Foi o ministério responsável pela Tabela Salarial Única, um instrumento que prometia aumentar o poder de compra dos funcionários públicos, mas que acabou piorando a sua situação, gerando um nível de descontentamento inédito.
Educação e Desenvolvimento Humano
Tal como noutros sectores, o Chefe do Estado e do Governo optou pelo camaradismo partidário em vez da meritocracia. As fontes entendem que, neste último quinquénio, Nyusi teve de tudo para tomar decisões e exonerar a titular da pasta, Carmelita Namashulua, mas não o fez, mesmo consciente de que este também era um sector nevrálgico.
A par das já tradicionais turmas ao relento, problemas na produção e distribuição do livro escolar constituíram a principal marca do sector.
Saúde: O ninho dos negócios dos camaradas
O sector da saúde é avaliado como um dos piores neste último quinquénio de Filipe Nyusi.
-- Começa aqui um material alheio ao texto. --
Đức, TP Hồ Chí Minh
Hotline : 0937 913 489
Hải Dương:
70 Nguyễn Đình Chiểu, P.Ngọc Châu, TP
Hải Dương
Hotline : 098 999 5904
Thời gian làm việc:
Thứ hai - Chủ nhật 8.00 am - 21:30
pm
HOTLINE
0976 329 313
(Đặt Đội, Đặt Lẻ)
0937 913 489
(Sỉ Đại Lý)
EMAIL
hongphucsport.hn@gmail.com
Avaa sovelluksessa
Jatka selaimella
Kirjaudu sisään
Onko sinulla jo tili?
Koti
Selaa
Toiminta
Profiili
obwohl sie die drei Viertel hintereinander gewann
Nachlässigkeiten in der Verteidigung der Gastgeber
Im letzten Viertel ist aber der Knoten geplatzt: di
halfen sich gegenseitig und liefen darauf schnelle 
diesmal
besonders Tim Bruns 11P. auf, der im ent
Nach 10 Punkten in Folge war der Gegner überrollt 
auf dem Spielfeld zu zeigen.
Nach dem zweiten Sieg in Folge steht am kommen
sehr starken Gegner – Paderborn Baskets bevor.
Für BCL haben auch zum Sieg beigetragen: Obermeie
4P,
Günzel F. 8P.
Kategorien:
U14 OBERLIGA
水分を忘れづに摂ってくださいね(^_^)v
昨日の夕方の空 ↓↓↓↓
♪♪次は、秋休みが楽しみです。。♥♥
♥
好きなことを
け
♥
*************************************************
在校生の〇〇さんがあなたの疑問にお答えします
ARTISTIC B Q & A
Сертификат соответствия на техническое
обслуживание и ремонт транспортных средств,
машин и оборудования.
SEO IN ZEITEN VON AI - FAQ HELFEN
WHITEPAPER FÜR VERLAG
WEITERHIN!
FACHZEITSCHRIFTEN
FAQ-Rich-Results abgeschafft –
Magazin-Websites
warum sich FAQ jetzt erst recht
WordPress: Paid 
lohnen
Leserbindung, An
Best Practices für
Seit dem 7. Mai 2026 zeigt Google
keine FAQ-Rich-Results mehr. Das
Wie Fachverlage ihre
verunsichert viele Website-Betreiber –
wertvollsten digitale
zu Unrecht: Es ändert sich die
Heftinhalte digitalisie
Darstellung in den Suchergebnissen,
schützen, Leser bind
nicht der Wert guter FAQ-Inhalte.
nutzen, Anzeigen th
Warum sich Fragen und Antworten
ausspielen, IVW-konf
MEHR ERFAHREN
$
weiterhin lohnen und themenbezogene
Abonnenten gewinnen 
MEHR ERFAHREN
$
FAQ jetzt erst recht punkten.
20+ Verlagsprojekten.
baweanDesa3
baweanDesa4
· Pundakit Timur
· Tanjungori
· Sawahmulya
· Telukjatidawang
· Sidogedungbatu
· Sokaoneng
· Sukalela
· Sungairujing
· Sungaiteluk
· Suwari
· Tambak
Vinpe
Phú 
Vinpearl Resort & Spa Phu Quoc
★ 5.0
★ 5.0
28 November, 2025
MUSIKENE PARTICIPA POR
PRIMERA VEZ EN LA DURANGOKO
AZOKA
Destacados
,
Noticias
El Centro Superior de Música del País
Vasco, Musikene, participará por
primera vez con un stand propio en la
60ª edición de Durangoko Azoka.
Acrescenta-se que foi o “ninho” dos negócios milionários dos membros seniores do partido FRELIMO, o que, certamente, foi também um dos factores para o fracasso da área, que, diga-se, remou em contramão com o seu bonito slogan: “O nosso maior valor é a vida.”
Sem medicamentos e com défice de equipamentos para exame e tratamento de diferentes patologias, o Ministério da Saúde é capaz de ter brilhado apenas na época da Covid-19, quando, de forma estóica, conseguiu manter o País estável.
Juventude e Desporto
Nyusi tentou “inventar a roda”, mas a estratégia, tal como noutras áreas, não resultou. As taxas de desemprego aumentaram significativamente no País, afectando sobretudo os jovens, que são dois terços da população moçambicana. Na cidade de Maputo, por exemplo, e segundo dados divulgados pelo Instituto Nacional de Estatística em 2023, 36% dos jovens são desempregados.
Doutro lado – Juventude e Desporto – Gilberto Mendes tentou fazer homoletes sem ovos (dinheiro), acabando muitas vezes por meter-se em barulhos e produzir momentos cómicos.
Segundo nossa fonte, o reflexo do insucesso deste sector é particularmente visível no momento actual, visto que a maioria das pessoas que ocupa as ruas e pratica actos de vandalismo e pilhagem são jovens.